Ausschaffung mit der Zwangsspritze

11. Januar 2013

Von Mischa Aebi, Berner Zeitung

Letztes Jahr hat der Bund bei Zwangsausschaffungen drei Personen gegen deren Willen Beruhigungsmittel gespritzt. Bei der Ärztegesellschaft ist man über die Zwangsmedikation entsetzt.

169 Zwangsausschaffungen hat der Bund in den letzten acht Monaten durchgeführt. In drei Fällen wurde den Rückzuführenden gegen deren Willen Beruhigungsmittel gespritzt. Dies sagt Gaby Szöllösy, Sprecherin des Bundesamtes für Migration, auf Anfrage.

Die Medikamente wurden durch Ärzte der Oseara GmbH verabreicht. Die kleine Privatfirma ist im Rahmen eines Pilotprojekts provisorisch zuständig für die medizinische Betreuung bei Zwangsausschaffungen. Bei den sogenannten Level-IV-Ausschaffungen werden die Rückzuführenden mit Helm auf dem Kopf, Spuckschutz und an Händen und Beinen an einen Rollstuhl gefesselt in Sonderflügen in ihre Heimat zurücktransportiert.

Als Hilfsmittel illegal

Die Zwangsspritzen der Ärzte der Oseara GmbH entpuppen sich für das Bundesamt für Migration (BFM) nun als Problem. Im Gesetz für polizeiliche Zwangsmassnahmen steht klipp und klar: Gegen den Willen des Betroffenen dürfen Arzneimittel nur dann verabreicht werden, wenn eine «medizinische Indikation» vorliegt - also nur dann, wenn es für die Gesundheit des Betroffenen notwendig ist. Das Gesetz verbietet ausdrücklich, Arzneimittel als Hilfsmittel zur Durchsetzung des polizeilichen Zwangs einzusetzen.

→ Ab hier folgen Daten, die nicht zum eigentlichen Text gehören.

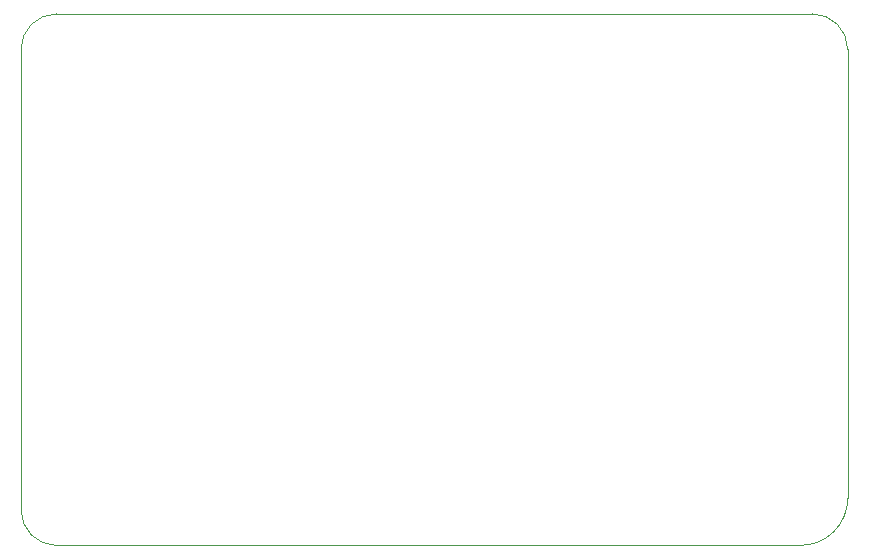
<source format=gbr>
%TF.GenerationSoftware,KiCad,Pcbnew,(5.1.12)-1*%
%TF.CreationDate,2021-12-17T12:12:49+01:00*%
%TF.ProjectId,ESP32-BOARD-V2.0,45535033-322d-4424-9f41-52442d56322e,rev?*%
%TF.SameCoordinates,Original*%
%TF.FileFunction,Profile,NP*%
%FSLAX46Y46*%
G04 Gerber Fmt 4.6, Leading zero omitted, Abs format (unit mm)*
G04 Created by KiCad (PCBNEW (5.1.12)-1) date 2021-12-17 12:12:49*
%MOMM*%
%LPD*%
G01*
G04 APERTURE LIST*
%TA.AperFunction,Profile*%
%ADD10C,0.050000*%
%TD*%
G04 APERTURE END LIST*
D10*
X157000000Y-63000000D02*
G75*
G02*
X160000000Y-66000000I0J-3000000D01*
G01*
X160000000Y-104000000D02*
G75*
G02*
X156000000Y-108000000I-4000000J0D01*
G01*
X93000000Y-108000000D02*
G75*
G02*
X90000000Y-105000000I0J3000000D01*
G01*
X90000000Y-66000000D02*
G75*
G02*
X93000000Y-63000000I3000000J0D01*
G01*
X90000000Y-105000000D02*
X90000000Y-66000000D01*
X156000000Y-108000000D02*
X93000000Y-108000000D01*
X160000000Y-66000000D02*
X160000000Y-104000000D01*
X93000000Y-63000000D02*
X157000000Y-63000000D01*
M02*

</source>
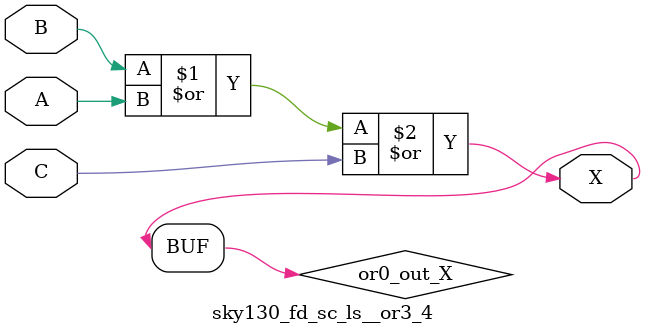
<source format=v>
/*
 * Copyright 2020 The SkyWater PDK Authors
 *
 * Licensed under the Apache License, Version 2.0 (the "License");
 * you may not use this file except in compliance with the License.
 * You may obtain a copy of the License at
 *
 *     https://www.apache.org/licenses/LICENSE-2.0
 *
 * Unless required by applicable law or agreed to in writing, software
 * distributed under the License is distributed on an "AS IS" BASIS,
 * WITHOUT WARRANTIES OR CONDITIONS OF ANY KIND, either express or implied.
 * See the License for the specific language governing permissions and
 * limitations under the License.
 *
 * SPDX-License-Identifier: Apache-2.0
*/


`ifndef SKY130_FD_SC_LS__OR3_4_FUNCTIONAL_V
`define SKY130_FD_SC_LS__OR3_4_FUNCTIONAL_V

/**
 * or3: 3-input OR.
 *
 * Verilog simulation functional model.
 */

`timescale 1ns / 1ps
`default_nettype none

`celldefine
module sky130_fd_sc_ls__or3_4 (
    X,
    A,
    B,
    C
);

    // Module ports
    output X;
    input  A;
    input  B;
    input  C;

    // Local signals
    wire or0_out_X;

    //  Name  Output     Other arguments
    or  or0  (or0_out_X, B, A, C        );
    buf buf0 (X        , or0_out_X      );

endmodule
`endcelldefine

`default_nettype wire
`endif  // SKY130_FD_SC_LS__OR3_4_FUNCTIONAL_V

</source>
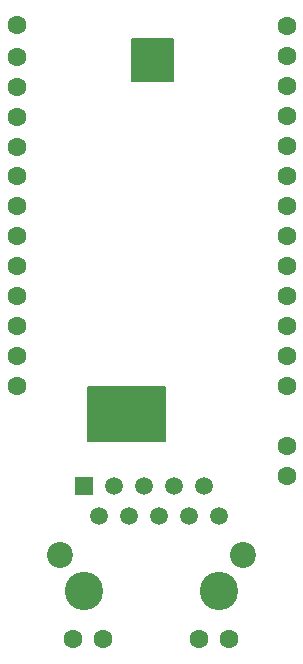
<source format=gbs>
G04 #@! TF.GenerationSoftware,KiCad,Pcbnew,(6.0.9)*
G04 #@! TF.CreationDate,2022-11-21T00:29:48+13:00*
G04 #@! TF.ProjectId,LAN-Module-PoE,4c414e2d-4d6f-4647-956c-652d506f452e,rev?*
G04 #@! TF.SameCoordinates,Original*
G04 #@! TF.FileFunction,Soldermask,Bot*
G04 #@! TF.FilePolarity,Negative*
%FSLAX46Y46*%
G04 Gerber Fmt 4.6, Leading zero omitted, Abs format (unit mm)*
G04 Created by KiCad (PCBNEW (6.0.9)) date 2022-11-21 00:29:48*
%MOMM*%
%LPD*%
G01*
G04 APERTURE LIST*
%ADD10C,0.150000*%
%ADD11C,1.600000*%
%ADD12C,3.250000*%
%ADD13R,1.500000X1.500000*%
%ADD14C,1.500000*%
%ADD15C,2.200000*%
G04 APERTURE END LIST*
D10*
X40250000Y-39250000D02*
X43700000Y-39250000D01*
X43700000Y-39250000D02*
X43700000Y-42750000D01*
X43700000Y-42750000D02*
X40250000Y-42750000D01*
X40250000Y-42750000D02*
X40250000Y-39250000D01*
G36*
X40250000Y-39250000D02*
G01*
X43700000Y-39250000D01*
X43700000Y-42750000D01*
X40250000Y-42750000D01*
X40250000Y-39250000D01*
G37*
X36550000Y-68700000D02*
X43000000Y-68700000D01*
X43000000Y-68700000D02*
X43000000Y-73300000D01*
X43000000Y-73300000D02*
X36550000Y-73300000D01*
X36550000Y-73300000D02*
X36550000Y-68700000D01*
G36*
X36550000Y-68700000D02*
G01*
X43000000Y-68700000D01*
X43000000Y-73300000D01*
X36550000Y-73300000D01*
X36550000Y-68700000D01*
G37*
D11*
G04 #@! TO.C,J20*
X53340000Y-45720000D03*
G04 #@! TD*
G04 #@! TO.C,J10*
X30480000Y-55880000D03*
G04 #@! TD*
G04 #@! TO.C,J23*
X53340000Y-53340000D03*
G04 #@! TD*
G04 #@! TO.C,J4*
X30480000Y-40780000D03*
G04 #@! TD*
G04 #@! TO.C,J7*
X30480000Y-48400000D03*
G04 #@! TD*
G04 #@! TO.C,J25*
X53340000Y-58420000D03*
G04 #@! TD*
G04 #@! TO.C,J27*
X53340000Y-66040000D03*
G04 #@! TD*
G04 #@! TO.C,J8*
X30480000Y-50800000D03*
G04 #@! TD*
G04 #@! TO.C,J17*
X53340000Y-38100000D03*
G04 #@! TD*
G04 #@! TO.C,J26*
X53340000Y-60960000D03*
G04 #@! TD*
G04 #@! TO.C,J14*
X30480000Y-66040000D03*
G04 #@! TD*
G04 #@! TO.C,J19*
X53340000Y-43180000D03*
G04 #@! TD*
G04 #@! TO.C,J12*
X30480000Y-60960000D03*
G04 #@! TD*
G04 #@! TO.C,J22*
X53340000Y-50800000D03*
G04 #@! TD*
G04 #@! TO.C,J29*
X53340000Y-76260000D03*
G04 #@! TD*
G04 #@! TO.C,J3*
X30480000Y-38010000D03*
G04 #@! TD*
G04 #@! TO.C,J16*
X30480000Y-68580000D03*
G04 #@! TD*
G04 #@! TO.C,J24*
X53340000Y-55880000D03*
G04 #@! TD*
G04 #@! TO.C,J13*
X30480000Y-63500000D03*
G04 #@! TD*
G04 #@! TO.C,J5*
X30480000Y-43320000D03*
G04 #@! TD*
D12*
G04 #@! TO.C,J1*
X36150000Y-85921233D03*
X47580000Y-85921233D03*
D13*
X36150000Y-77031233D03*
D14*
X37420000Y-79571233D03*
X38690000Y-77031233D03*
X39960000Y-79571233D03*
X41230000Y-77031233D03*
X42500000Y-79571233D03*
X43770000Y-77031233D03*
X45040000Y-79571233D03*
X46310000Y-77031233D03*
X47580000Y-79571233D03*
D11*
X35235000Y-90001233D03*
X37775000Y-90001233D03*
X45955000Y-90001233D03*
X48495000Y-90001233D03*
D15*
X34120000Y-82871233D03*
X49610000Y-82871233D03*
G04 #@! TD*
D11*
G04 #@! TO.C,J28*
X53340000Y-68580000D03*
G04 #@! TD*
G04 #@! TO.C,J21*
X53340000Y-48260000D03*
G04 #@! TD*
G04 #@! TO.C,J15*
X53340000Y-63500000D03*
G04 #@! TD*
G04 #@! TO.C,J6*
X30480000Y-45860000D03*
G04 #@! TD*
G04 #@! TO.C,J2*
X53340000Y-73660000D03*
G04 #@! TD*
G04 #@! TO.C,J18*
X53340000Y-40640000D03*
G04 #@! TD*
G04 #@! TO.C,J9*
X30480000Y-53340000D03*
G04 #@! TD*
G04 #@! TO.C,J11*
X30480000Y-58420000D03*
G04 #@! TD*
M02*

</source>
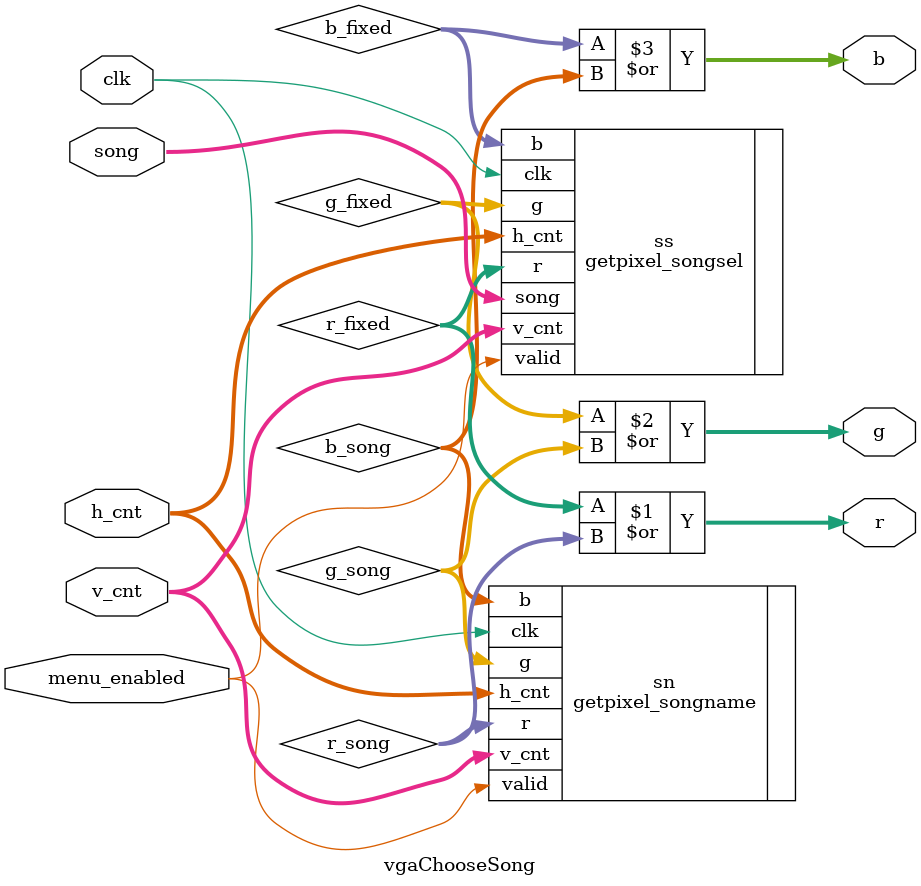
<source format=v>
`timescale 1ns / 1ps

module vgaChooseSong(
    input clk,
    input menu_enabled,
    input [1:0] song,
    input [9:0] h_cnt, v_cnt,
    output [3:0] r, g, b
    );
    
    wire [3:0] r_song, g_song, b_song;
    wire [3:0] r_fixed, g_fixed, b_fixed;

    getpixel_songsel ss(
        .clk                (clk), 
        .valid              (menu_enabled), 
        .song               (song), 
        .h_cnt              (h_cnt), 
        .v_cnt              (v_cnt), 
        .r                  (r_fixed), 
        .g                  (g_fixed), 
        .b                  (b_fixed)
        );

    getpixel_songname sn(
        .clk                (clk), 
        .valid              (menu_enabled), 
        .h_cnt              (h_cnt), 
        .v_cnt              (v_cnt), 
        .r                  (r_song), 
        .g                  (g_song), 
        .b                  (b_song)
        );
    
    assign r = r_fixed|r_song;
    assign g = g_fixed|g_song;
    assign b = b_fixed|b_song;
    
endmodule

</source>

Das Bundesamt für Migration nimmt die Ärzte der Oseara GmbH zwar in Schutz. Die Beruhigungsmittel seien nicht als Hilfsmittel zur Rückführung verabreicht worden, sondern zur Vermeidung von Selbst- oder Fremdgefährdung. In diesem Fall wäre Zwangsmedikation legal. Die BFM-Sprecherin räumt ein, dass man sich hier in einem Spannungsfeld befinde, das für alle Beteiligten eine Herausforderung sei. Aber: «Wenn wir keine Sonderflüge durchführen dürften, würde dies möglicherweise als Signal verstanden, dass ein abgelehnter Asylentscheid keine Folgen hat.»

Problematische Tranquilizer

Anders sehen dies allerdings die NKVF und ganz besonders die Ärztegesellschaft FMH. Die NKVF begleitet die Ausschaffungen als offizielle Beobachterin. Laut der Zeitung «le Temps» hat der NKVF-Präsident Jean-Pierre Restellini aufgrund der Vorfälle Alarm geschlagen. Er habe beim BFM-Direktor Mario Gattiker vorgesprochen und eine Sitzung verlangt. Diese habe am 10.Dezember stattgefunden, bestätigt Szöllösy.

NKVF-Präsident Restellini ist selber Arzt. Er hält fest: «Personen im Rahmen der Zwangsausschaffung gegen deren Willen Tranquilizer zu verabreichen, ist sehr problematisch.» Hier sei eine andere Lösung nötig.

Harsche Kritik der FMH

Noch deutlicher wird die FMH. Ex-Präsident Jacques de Haller ist heute FMH-Delegierter in einem Forum zu Zwangsrückschaffungen: «Für die FMH ist klar, niemandem darf ohne seine Einwilligung ein Medikament zugeführt werden.»

De Haller betont auch: «Ärzte haben keine polizeiliche Funktion. Wenn ein Rückzuschaffender in einem Flugzeug ausser Kontrolle gerate, sei das zwar ein Problem. Lösen müsse das aber die Polizei und nicht der Arzt. «Die kompromisslose Unterscheidung dieser beiden Rollen ist eminent wichtig.»

«Diese Problematik ist ein Grund, weshalb das BFM kaum Ärzte findet, die bereit sind, die Begleitung bei Zwangsausschaffungen zu übernehmen», sagt de Haller.